Tasks for this exercise
1. According to the Beach Boys passage, who replaced Jardine on rhythm guitar when he quit in February 1962?
2. Continue the Beach Boys passage from its last sentence onward.

====== Document segment ======

Jardine played double bass on the Beach Boys' first (and only) record for Candix Records, "Surfin', but quit the band a few months later, in February 1962. A common misconception from this time states that Jardine left to focus on dental school, but he did not apply to dental school until 1964; he left due to creative differences and his belief that the newly-formed group would not be a commercial success. Jardine was replaced by David Marks on rhythm guitar. Jardine returned in spring 1963 as bassist so Brian could make fewer touring appearances. Issues between Marks, his parents, and manager/the Wilsons' father Murry led Marks to quit in October 1963. Jardine became the Beach Boys' rhythm guitarist following Marks' departure.

Jardine first sang lead on "Christmas Day", on 1964's The Beach Boys' Christmas Album and followed with the Number 1 hit "Help Me, Rhonda". It was at Jardine's suggestion that the Beach Boys recorded a version of the folk standard "Sloop John B", which Brian Wilson arranged and produced for their Pet Sounds album in 1966.

====== Listed records ======

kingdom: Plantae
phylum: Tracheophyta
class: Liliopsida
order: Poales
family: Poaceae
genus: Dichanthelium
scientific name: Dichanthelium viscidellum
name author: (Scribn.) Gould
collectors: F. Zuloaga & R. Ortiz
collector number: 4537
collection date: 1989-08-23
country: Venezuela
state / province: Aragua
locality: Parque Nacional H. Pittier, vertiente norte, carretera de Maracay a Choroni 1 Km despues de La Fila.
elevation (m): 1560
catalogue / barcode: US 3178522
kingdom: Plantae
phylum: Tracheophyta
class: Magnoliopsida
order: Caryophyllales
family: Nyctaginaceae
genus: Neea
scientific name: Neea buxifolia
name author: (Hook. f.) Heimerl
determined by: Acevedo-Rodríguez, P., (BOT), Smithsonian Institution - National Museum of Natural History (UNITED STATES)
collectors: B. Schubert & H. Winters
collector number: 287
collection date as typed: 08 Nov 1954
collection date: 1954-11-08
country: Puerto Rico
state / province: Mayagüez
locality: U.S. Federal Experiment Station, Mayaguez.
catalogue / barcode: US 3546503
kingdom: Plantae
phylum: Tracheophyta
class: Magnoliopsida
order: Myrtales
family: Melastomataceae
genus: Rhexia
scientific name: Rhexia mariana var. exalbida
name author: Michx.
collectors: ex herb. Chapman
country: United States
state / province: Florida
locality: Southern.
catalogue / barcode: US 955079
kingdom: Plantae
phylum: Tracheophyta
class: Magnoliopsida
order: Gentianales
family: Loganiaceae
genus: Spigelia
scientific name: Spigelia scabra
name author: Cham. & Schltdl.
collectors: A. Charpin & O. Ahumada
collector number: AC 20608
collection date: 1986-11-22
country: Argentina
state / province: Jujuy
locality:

======

Written responses
1. David Marks

2.
After Brian Wilson discontinued touring in late 1964, Jardine took on a more prominent role as a lead vocalist during live performances with the group. Beginning with his contributions to the Friends album, Jardine also became a songwriter and wrote or co-wrote a number of songs for the Beach Boys. "California Saga: California" from the Holland album, charted in early 1973. Jardine's song for his first wife, "Lady Lynda" (1978), scored a Top Ten chart entry in the UK. Increasingly from the time of the Surf's Up album, Al became involved alongside Carl Wilson in production duties for the Beach Boys. He shared production credits with Ron Altbach on M.I.U. Album (1978) and was a significant architect (with Mike Love) of the album's concept and content. As with "Lady Lynda" and his 1969 rewrite of Lead Belly's "Cotton Fields," "Come Go with Me" and "Peggy Sue" on M.I.U. Album were Jardine productions, the first being a measurable hit in the UK.

Jardine instigated the Beach Boys' recording of a remake of the Mamas and the Papas' song "California Dreamin'" (featuring Roger McGuinn), reaching No. 8 on the Billboard adult contemporary chart in 1986. The associated music video featured in heavy rotation on MTV and secured extensive international airplay. The video featured all the surviving Beach Boys and two of the three surviving members of the Mamas and the Papas, John Phillips and Michelle Phillips (Denny Doherty was on the East coast and declined), along with former Byrds guitarist Roger McGuinn.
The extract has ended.